In most circumstances I would open the program for questions at this point. Because the lecture was delivered more as a presentation than as a direct proselytizing attempt, it usually found a quite receptive audience, and therefore the questions were normally expository rather than challenging. After taking several such questions, and especially if an argument were developing (meaning intelligence giving way to anger), I would invite everyone to take part in an ending chant to actually experience the blissful potency of the revealed names of God.
Whereas in the beginning most students would simply watch us chant, after a reasonable talk they were often inclined to join in. Usually from fifty to one hundred percent of them would stand, clap and join in the chanting, regardless of the conservatism or liberality of that particular student body. By the end of the chant they would often become thoroughly aroused and afterwards express their enjoyment by appreciative words and exclamations.
After this conclusion I would invite them to taste some fruit and a sweet grain preparation (halavah) we had earlier offered to Krishna, to speak further with the devotees if they had more questions, and especially to look at the books of our spiritual master and our other literatures. The ensuing discussions with ten to thirty of the more interested students would often go on for one, two or even three hours. They usually ate all the prasada with relish, and interested readers purchased a number of our major books, many magazines, and essays I had written and printed for students. As devotees preaching for Krishna and our spiritual master in this way, we used to conclude almost every program feeling happy to the point of ecstasy.
My spiritual master told me that if the students asked good questions and were motivated to take literature, that indicated that the program had been potently effective. Since this was nearly always the case, we are confident that in the course of doing 150 such programs all over Britain, we have made some beginning—a planting of seeds that may gradually grow into a Krishna conscious generation of people who will alter, for the good, both the United Kingdom and the world. Many British young people show a healthy attraction for the chanting of the Hare Krishna mantra, and this process alone, according to the Vedic scriptures, will illuminate this materialistic age.
In the coming school year we plan to make a second tour through all the colleges and universities here, meeting new students and also observing how some who attended last year’s programs have developed by this simple, pure association. Already many have come, on their summer travels, to visit our temples, and a few have actually joined our society as full-time students of our spiritual master. In this way we are encouraged to push on, in secondary and primary schools as well, and wherever an audience presents itself. We eagerly await the golden days of the Krishna conscious world-culture the Vedic literatures predict for this age as the result of the appearance of Lord Caitanya and His glorious sankirtana movement of chanting the holy names of God.

#### [Work request 1]
Quote the account of the campus programs word for word from "My spiritual master" to "this materialistic age.".
#### [Work request 2]
According to the account of the campus programs, how many such programs were conducted throughout Britain?

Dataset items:
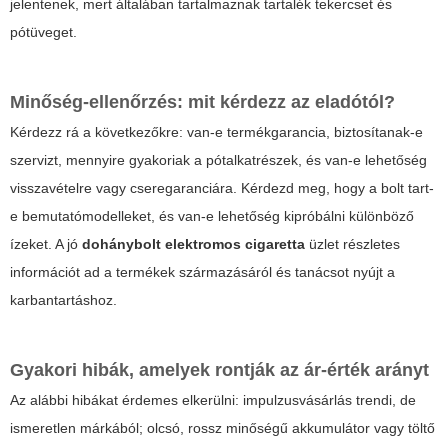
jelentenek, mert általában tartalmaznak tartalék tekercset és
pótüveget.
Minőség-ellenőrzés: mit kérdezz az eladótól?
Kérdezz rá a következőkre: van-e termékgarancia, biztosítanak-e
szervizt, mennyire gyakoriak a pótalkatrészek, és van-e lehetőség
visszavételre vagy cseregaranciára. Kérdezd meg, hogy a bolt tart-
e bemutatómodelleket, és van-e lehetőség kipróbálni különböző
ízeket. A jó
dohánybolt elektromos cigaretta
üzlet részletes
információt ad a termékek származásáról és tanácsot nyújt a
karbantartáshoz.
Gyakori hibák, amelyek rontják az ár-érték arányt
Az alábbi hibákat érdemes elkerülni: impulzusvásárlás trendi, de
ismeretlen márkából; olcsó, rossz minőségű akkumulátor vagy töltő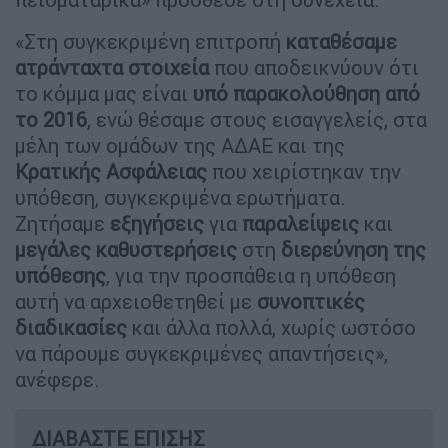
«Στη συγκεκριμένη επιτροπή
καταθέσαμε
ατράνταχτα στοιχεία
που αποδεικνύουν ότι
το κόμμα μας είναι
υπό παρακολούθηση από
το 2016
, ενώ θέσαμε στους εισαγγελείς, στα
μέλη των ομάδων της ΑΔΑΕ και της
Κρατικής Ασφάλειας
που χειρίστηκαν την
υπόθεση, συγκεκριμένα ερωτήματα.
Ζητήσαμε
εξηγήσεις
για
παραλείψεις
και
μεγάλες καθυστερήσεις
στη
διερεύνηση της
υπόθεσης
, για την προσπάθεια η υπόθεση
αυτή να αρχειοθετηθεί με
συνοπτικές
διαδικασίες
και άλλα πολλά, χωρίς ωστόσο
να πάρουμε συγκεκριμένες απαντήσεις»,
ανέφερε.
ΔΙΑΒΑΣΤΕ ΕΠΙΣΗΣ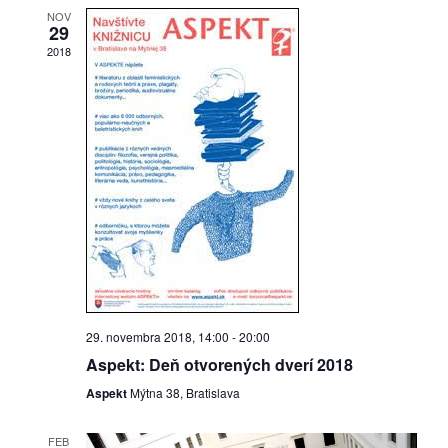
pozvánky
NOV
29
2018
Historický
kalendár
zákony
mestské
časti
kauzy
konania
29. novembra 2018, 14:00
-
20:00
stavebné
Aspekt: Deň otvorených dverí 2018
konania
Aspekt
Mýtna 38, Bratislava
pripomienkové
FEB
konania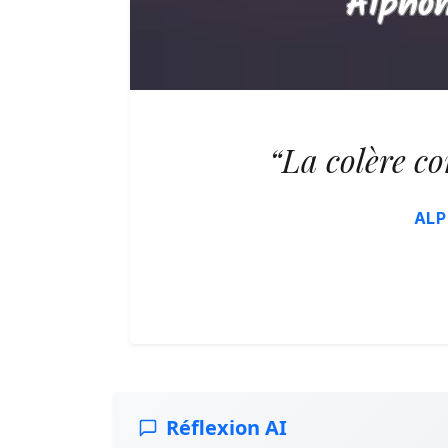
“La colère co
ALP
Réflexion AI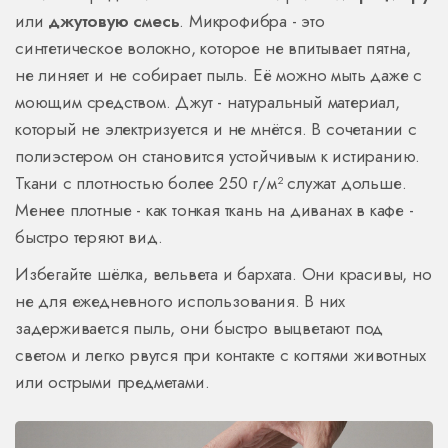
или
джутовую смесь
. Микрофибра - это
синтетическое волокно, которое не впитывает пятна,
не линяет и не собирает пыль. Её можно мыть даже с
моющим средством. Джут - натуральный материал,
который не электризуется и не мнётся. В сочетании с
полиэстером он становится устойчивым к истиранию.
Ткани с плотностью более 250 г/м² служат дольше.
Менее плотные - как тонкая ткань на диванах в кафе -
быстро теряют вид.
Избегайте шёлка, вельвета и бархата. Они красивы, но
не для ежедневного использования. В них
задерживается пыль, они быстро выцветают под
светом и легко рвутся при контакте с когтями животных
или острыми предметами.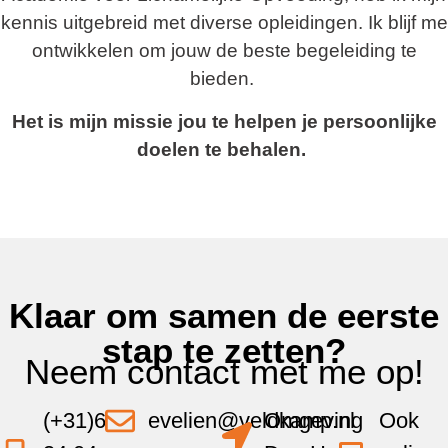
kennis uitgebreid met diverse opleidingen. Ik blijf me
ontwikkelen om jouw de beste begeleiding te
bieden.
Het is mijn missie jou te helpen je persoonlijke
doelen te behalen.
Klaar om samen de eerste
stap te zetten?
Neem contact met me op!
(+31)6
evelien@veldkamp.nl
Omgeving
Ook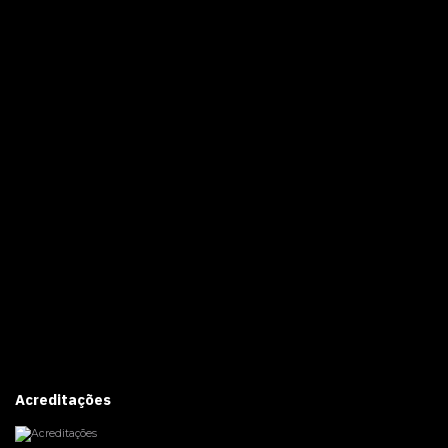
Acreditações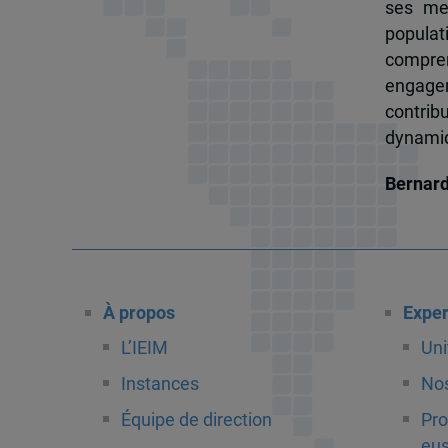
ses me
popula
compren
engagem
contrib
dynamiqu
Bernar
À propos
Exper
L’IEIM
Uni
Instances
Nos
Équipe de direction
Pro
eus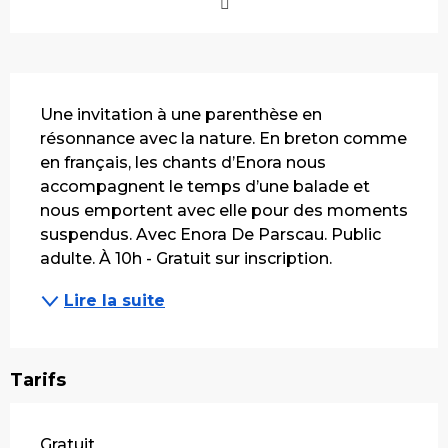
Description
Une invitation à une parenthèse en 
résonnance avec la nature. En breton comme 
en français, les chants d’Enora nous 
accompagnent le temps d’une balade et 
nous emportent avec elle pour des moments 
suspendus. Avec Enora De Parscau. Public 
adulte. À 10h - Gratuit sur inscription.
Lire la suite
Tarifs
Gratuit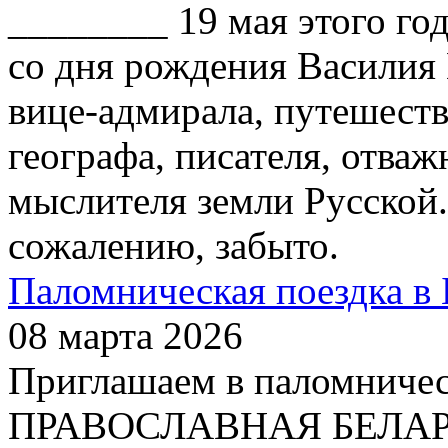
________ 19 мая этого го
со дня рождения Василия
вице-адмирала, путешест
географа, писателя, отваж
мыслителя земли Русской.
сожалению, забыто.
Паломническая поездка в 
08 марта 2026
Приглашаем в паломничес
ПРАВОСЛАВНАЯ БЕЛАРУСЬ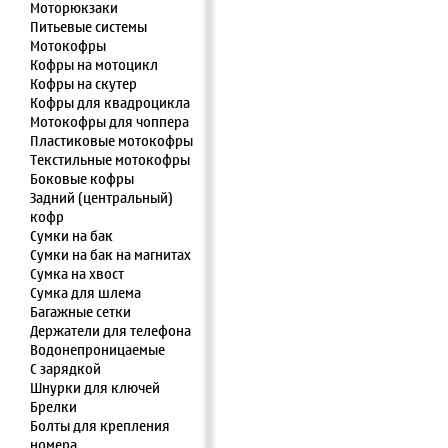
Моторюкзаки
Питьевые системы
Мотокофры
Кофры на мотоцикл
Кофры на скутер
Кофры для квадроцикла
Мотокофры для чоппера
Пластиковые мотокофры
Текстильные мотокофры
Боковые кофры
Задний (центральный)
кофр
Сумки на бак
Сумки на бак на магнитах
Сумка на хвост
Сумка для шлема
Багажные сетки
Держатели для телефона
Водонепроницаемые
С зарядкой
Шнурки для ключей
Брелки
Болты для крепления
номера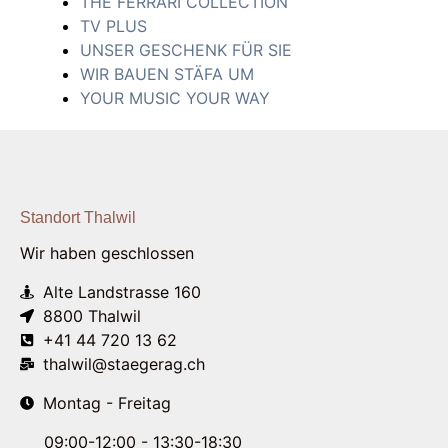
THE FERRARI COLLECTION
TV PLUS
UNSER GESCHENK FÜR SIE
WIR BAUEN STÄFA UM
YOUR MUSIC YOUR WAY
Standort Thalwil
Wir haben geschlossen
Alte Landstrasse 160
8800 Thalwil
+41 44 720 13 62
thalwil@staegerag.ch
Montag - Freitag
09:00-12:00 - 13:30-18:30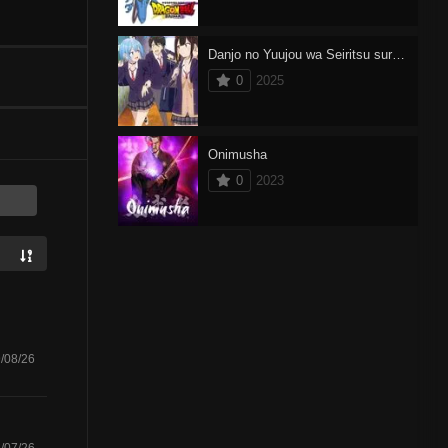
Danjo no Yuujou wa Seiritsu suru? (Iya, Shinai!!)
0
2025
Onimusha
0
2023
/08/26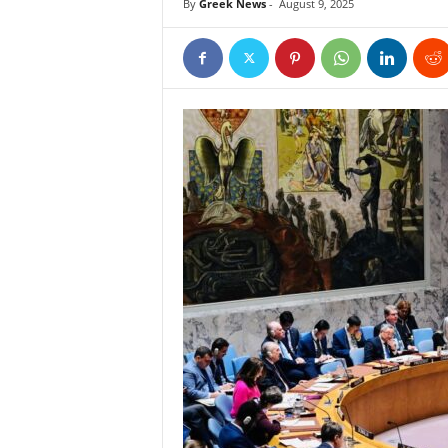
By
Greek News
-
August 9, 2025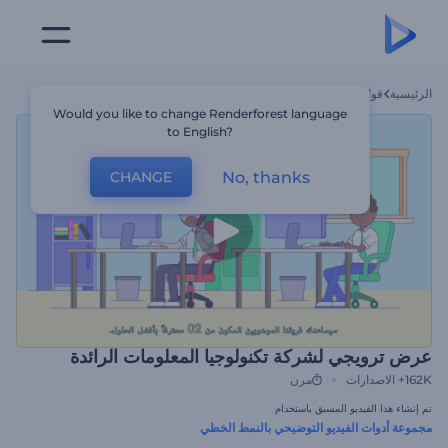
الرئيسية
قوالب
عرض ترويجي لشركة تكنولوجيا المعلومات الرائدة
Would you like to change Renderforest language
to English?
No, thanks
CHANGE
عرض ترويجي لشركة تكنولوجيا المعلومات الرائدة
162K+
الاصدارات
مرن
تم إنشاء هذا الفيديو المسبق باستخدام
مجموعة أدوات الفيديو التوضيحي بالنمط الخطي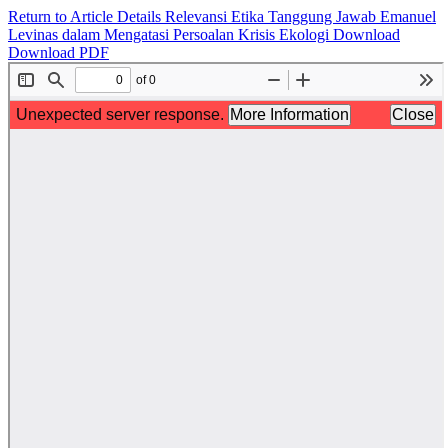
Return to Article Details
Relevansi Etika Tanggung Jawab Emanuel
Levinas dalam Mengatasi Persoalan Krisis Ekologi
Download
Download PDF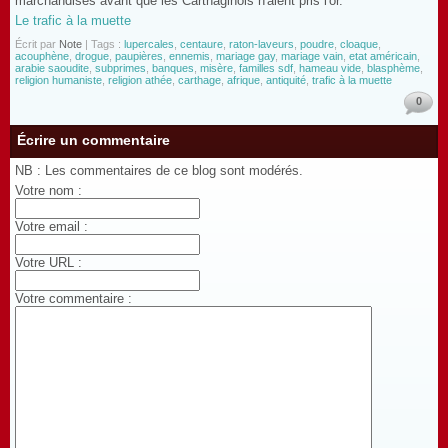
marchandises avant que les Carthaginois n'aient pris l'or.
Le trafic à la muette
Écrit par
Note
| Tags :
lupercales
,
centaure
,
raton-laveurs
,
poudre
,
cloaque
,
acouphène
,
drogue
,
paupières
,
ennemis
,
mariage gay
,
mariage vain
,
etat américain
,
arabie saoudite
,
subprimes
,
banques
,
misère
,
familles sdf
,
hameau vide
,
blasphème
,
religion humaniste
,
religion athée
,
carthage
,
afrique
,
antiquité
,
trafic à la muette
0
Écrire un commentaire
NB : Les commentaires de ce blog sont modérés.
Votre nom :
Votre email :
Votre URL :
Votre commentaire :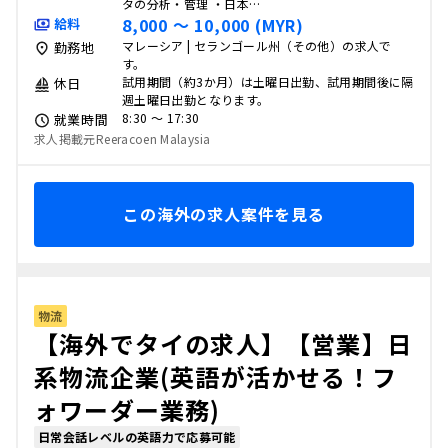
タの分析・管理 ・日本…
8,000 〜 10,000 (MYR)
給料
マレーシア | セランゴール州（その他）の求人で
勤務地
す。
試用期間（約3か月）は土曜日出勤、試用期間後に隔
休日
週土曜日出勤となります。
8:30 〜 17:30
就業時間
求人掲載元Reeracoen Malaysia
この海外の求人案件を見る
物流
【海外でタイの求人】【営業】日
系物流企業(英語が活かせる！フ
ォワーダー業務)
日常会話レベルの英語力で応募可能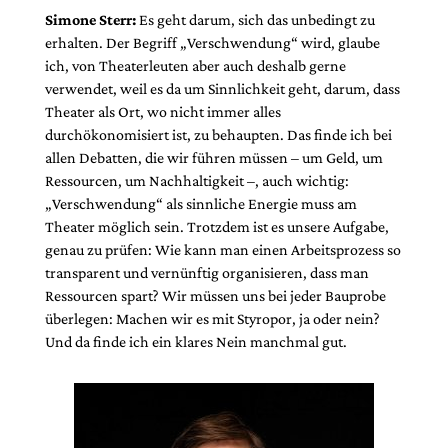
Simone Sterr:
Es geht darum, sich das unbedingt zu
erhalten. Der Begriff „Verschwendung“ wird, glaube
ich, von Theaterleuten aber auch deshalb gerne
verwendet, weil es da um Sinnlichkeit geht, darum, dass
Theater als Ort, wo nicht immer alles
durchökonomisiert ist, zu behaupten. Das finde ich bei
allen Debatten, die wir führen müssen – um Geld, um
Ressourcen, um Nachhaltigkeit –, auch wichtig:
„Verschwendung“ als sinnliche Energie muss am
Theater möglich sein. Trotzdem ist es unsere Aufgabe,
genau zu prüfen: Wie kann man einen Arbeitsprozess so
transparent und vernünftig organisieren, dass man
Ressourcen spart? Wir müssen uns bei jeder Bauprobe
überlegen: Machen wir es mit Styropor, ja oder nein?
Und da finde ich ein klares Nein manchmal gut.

#### [Solution 1]
My spiritual master told me that if the students asked good questions and were motivated to take literature, that indicated that the program had been potently effective. Since this was nearly always the case, we are confident that in the course of doing 150 such programs all over Britain, we have made some beginning—a planting of seeds that may gradually grow into a Krishna conscious generation of people who will alter, for the good, both the United Kingdom and the world. Many British young people show a healthy attraction for the chanting of the Hare Krishna mantra, and this process alone, according to the Vedic scriptures, will illuminate this materialistic age.

#### [Solution 2]
150 programs.